(CONSIGNE): Indiquez le nombre de lignes du support où figure la chaîne « хирургические ». Donnez ce nombre seul.

(SUPPORT FOURNI):
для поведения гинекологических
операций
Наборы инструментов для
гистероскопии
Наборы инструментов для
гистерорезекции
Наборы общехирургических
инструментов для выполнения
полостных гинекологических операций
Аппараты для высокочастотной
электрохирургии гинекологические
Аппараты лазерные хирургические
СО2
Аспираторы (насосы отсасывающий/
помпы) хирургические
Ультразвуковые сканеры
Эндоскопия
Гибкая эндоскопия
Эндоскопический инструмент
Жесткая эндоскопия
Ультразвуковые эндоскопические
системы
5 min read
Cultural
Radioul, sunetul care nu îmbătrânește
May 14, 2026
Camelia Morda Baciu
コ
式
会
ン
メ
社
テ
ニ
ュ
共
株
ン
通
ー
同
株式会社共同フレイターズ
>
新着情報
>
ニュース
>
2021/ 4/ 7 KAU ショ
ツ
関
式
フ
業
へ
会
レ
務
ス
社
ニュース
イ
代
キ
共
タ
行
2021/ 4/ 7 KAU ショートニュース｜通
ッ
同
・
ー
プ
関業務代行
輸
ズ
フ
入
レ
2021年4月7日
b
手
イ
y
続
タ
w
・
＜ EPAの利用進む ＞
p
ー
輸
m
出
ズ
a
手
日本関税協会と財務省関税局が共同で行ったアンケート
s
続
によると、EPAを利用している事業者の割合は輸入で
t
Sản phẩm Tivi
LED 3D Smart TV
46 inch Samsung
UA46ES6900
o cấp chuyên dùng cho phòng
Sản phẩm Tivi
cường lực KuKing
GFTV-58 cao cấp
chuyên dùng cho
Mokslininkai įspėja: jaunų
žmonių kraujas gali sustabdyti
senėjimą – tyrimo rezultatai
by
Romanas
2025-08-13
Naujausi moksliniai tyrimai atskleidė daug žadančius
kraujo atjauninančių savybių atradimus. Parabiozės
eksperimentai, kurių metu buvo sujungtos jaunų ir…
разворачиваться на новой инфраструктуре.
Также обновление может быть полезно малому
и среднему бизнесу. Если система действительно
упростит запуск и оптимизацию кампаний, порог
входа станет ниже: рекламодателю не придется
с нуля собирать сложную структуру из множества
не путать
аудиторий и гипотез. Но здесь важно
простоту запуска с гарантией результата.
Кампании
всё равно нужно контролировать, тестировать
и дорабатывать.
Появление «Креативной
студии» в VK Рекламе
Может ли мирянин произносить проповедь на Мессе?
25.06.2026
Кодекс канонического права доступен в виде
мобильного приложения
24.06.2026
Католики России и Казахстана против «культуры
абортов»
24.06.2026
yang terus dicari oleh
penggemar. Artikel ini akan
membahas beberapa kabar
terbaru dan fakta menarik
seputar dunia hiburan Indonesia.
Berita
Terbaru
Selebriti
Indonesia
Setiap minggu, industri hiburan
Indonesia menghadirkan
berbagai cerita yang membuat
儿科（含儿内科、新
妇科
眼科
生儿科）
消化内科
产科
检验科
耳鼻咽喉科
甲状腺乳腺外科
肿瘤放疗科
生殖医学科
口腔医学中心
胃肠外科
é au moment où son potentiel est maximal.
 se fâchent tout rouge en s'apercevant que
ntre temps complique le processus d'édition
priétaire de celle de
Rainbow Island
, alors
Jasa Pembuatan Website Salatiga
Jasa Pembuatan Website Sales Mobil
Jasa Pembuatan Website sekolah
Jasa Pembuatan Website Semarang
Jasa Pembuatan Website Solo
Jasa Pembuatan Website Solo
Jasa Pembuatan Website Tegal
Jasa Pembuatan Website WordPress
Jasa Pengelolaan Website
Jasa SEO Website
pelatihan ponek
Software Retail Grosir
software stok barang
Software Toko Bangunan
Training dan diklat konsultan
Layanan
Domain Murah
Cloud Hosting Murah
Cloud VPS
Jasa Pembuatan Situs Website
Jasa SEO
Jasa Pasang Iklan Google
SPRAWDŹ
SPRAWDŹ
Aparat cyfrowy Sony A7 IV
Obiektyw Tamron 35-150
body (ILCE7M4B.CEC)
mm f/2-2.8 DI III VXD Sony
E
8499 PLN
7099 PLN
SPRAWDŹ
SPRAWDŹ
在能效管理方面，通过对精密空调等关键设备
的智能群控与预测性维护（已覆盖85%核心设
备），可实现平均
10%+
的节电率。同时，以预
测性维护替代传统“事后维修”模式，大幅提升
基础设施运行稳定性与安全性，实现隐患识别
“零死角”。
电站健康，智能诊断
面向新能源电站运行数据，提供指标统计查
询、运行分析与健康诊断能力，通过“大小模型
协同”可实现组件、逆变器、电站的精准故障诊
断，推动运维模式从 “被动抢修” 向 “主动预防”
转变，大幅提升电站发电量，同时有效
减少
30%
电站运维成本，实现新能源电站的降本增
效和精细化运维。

(SOLUTION PROPOSÉE): 2